Work to be completed:
Update the rows below by replacing every "Idealista" with "Immobiliare" and leaving everything else unchanged.

[Saved entries]
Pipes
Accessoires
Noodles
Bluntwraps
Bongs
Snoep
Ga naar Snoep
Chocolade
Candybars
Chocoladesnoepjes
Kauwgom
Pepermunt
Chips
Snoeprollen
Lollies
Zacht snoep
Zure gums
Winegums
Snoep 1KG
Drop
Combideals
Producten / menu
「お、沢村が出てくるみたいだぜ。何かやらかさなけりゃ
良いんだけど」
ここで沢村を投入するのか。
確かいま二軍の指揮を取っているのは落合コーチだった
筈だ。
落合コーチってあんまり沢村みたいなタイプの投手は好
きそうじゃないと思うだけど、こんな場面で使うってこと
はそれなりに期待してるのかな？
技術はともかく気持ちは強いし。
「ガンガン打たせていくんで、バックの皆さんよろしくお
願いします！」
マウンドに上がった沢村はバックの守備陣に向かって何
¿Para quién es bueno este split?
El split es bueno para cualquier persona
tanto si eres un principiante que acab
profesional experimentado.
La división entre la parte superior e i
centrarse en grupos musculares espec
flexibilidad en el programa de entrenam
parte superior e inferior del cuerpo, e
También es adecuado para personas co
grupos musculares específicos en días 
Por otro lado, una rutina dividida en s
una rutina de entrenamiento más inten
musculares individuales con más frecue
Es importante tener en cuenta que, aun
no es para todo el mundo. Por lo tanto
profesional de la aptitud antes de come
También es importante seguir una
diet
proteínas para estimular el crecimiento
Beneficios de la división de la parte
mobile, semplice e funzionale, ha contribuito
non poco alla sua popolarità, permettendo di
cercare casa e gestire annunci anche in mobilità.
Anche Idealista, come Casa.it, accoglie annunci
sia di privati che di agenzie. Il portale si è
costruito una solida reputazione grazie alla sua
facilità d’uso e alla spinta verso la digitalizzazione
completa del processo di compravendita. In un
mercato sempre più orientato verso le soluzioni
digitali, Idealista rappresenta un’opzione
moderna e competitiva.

Completed task:
Pipes
Accessoires
Noodles
Bluntwraps
Bongs
Snoep
Ga naar Snoep
Chocolade
Candybars
Chocoladesnoepjes
Kauwgom
Pepermunt
Chips
Snoeprollen
Lollies
Zacht snoep
Zure gums
Winegums
Snoep 1KG
Drop
Combideals
Producten / menu
「お、沢村が出てくるみたいだぜ。何かやらかさなけりゃ
良いんだけど」
ここで沢村を投入するのか。
確かいま二軍の指揮を取っているのは落合コーチだった
筈だ。
落合コーチってあんまり沢村みたいなタイプの投手は好
きそうじゃないと思うだけど、こんな場面で使うってこと
はそれなりに期待してるのかな？
技術はともかく気持ちは強いし。
「ガンガン打たせていくんで、バックの皆さんよろしくお
願いします！」
マウンドに上がった沢村はバックの守備陣に向かって何
¿Para quién es bueno este split?
El split es bueno para cualquier persona
tanto si eres un principiante que acab
profesional experimentado.
La división entre la parte superior e i
centrarse en grupos musculares espec
flexibilidad en el programa de entrenam
parte superior e inferior del cuerpo, e
También es adecuado para personas co
grupos musculares específicos en días 
Por otro lado, una rutina dividida en s
una rutina de entrenamiento más inten
musculares individuales con más frecue
Es importante tener en cuenta que, aun
no es para todo el mundo. Por lo tanto
profesional de la aptitud antes de come
También es importante seguir una
diet
proteínas para estimular el crecimiento
Beneficios de la división de la parte
mobile, semplice e funzionale, ha contribuito
non poco alla sua popolarità, permettendo di
cercare casa e gestire annunci anche in mobilità.
Anche Immobiliare, come Casa.it, accoglie annunci
sia di privati che di agenzie. Il portale si è
costruito una solida reputazione grazie alla sua
facilità d’uso e alla spinta verso la digitalizzazione
completa del processo di compravendita. In un
mercato sempre più orientato verso le soluzioni
digitali, Immobiliare rappresenta un’opzione
moderna e competitiva.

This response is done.